EXCERPTED TEXT:
Edith Family Farms includes seven acres to cultivate and grow food and educate people about how to farm. She believes the pandemic pushed more Blacks to live more sustainable lives and grow their own food.

Unity, planning and learning from others are necessary with urban farming and rural farming because Blacks must depend on one another, added Melody Muhammad, a longtime city girl.

Dr. Ridgely Muhammad, who oversees thousands of acres of land that belong to the Nation of Islam’s Muhammad’s Farms is often a consultant as Black efforts to buy land and farm grow.

The New Black Wall Street, a major Black-owned mall in Atlanta, has Muhammad Farms products in their grocery store and Ridgely Muhammad connected other Black farmers with the mall.

DIRECTIONS: Copy the passage on Black farming efforts between "Dr. Ridgely Muhammad, who" and "with the mall.", inclusive. Rely only on the text about Black farming efforts.

(Saved data entries)
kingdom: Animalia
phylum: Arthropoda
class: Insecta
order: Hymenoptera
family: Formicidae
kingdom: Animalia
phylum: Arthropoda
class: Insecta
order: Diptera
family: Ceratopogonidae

==

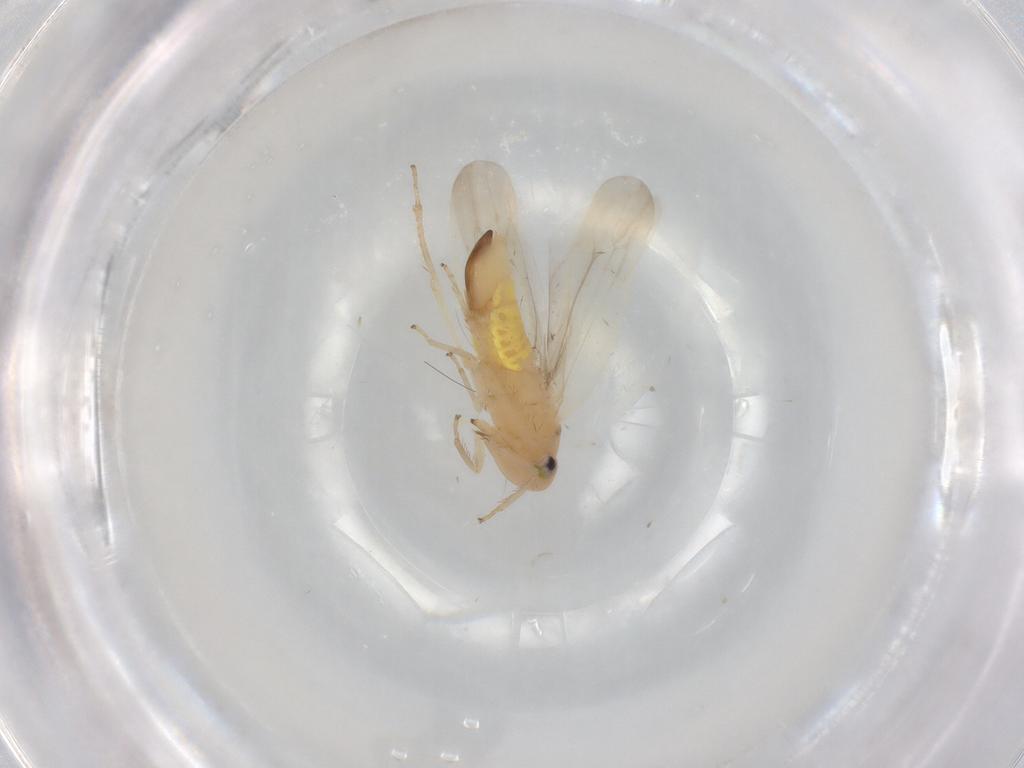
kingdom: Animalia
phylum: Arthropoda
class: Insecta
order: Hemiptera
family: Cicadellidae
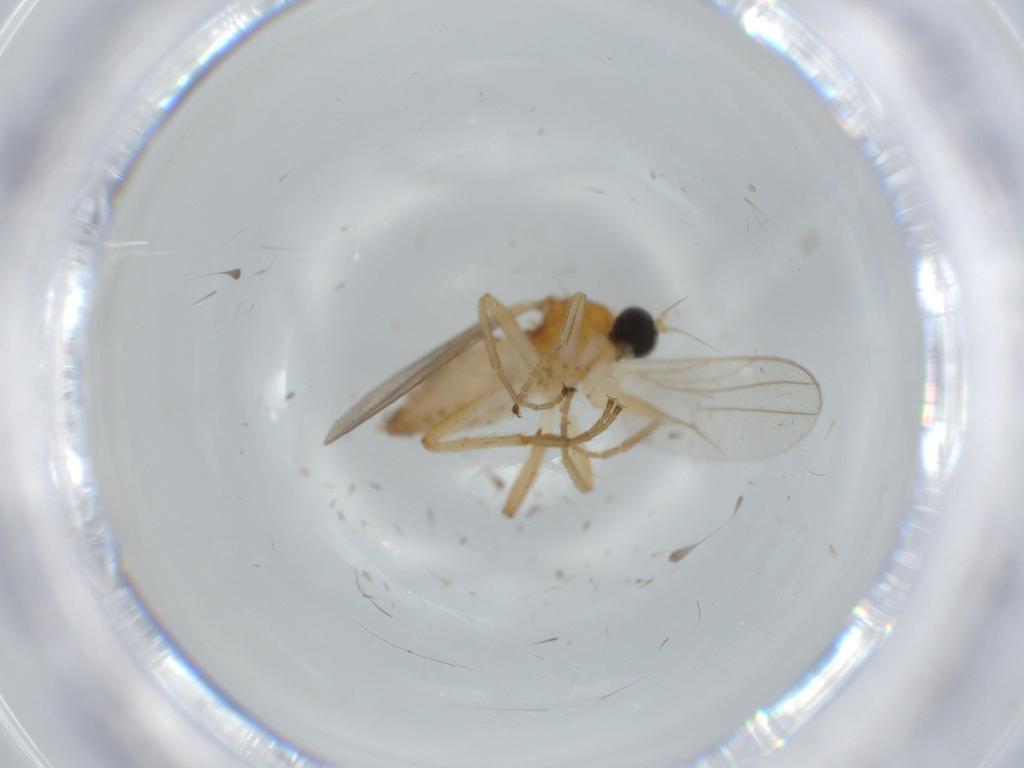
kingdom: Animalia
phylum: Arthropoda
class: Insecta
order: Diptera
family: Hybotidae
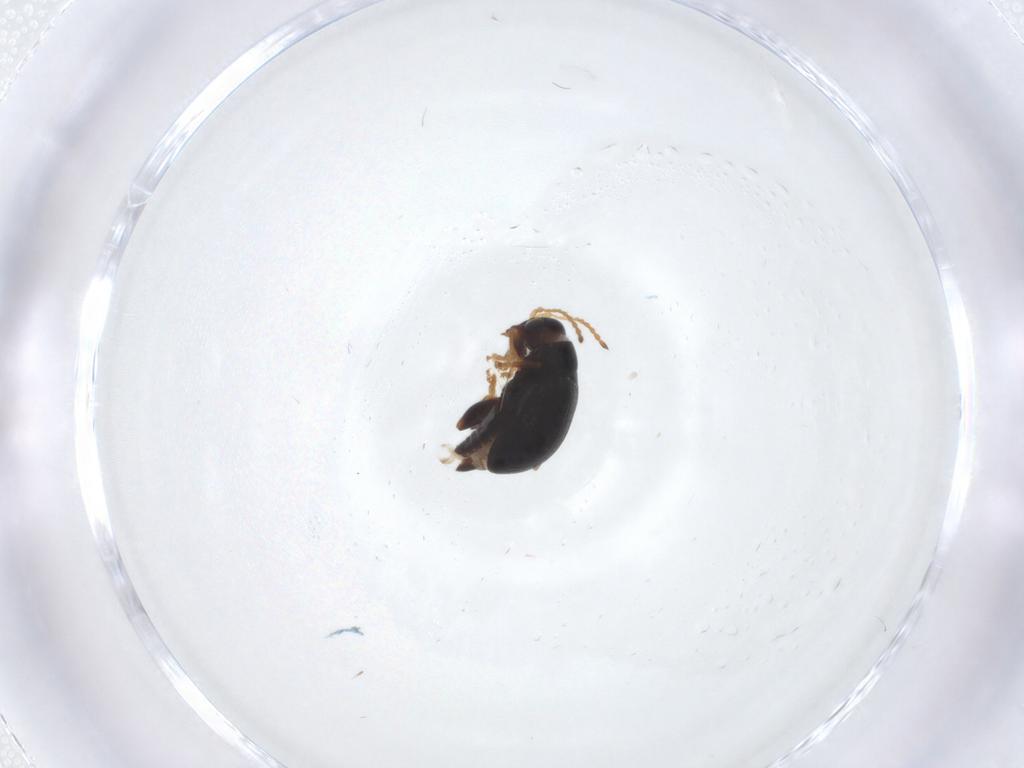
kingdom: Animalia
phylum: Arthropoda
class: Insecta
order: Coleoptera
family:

RESPONSE TO THIS TASK:
Dr. Ridgely Muhammad, who oversees thousands of acres of land that belong to the Nation of Islam’s Muhammad’s Farms is often a consultant as Black efforts to buy land and farm grow.

The New Black Wall Street, a major Black-owned mall in Atlanta, has Muhammad Farms products in their grocery store and Ridgely Muhammad connected other Black farmers with the mall.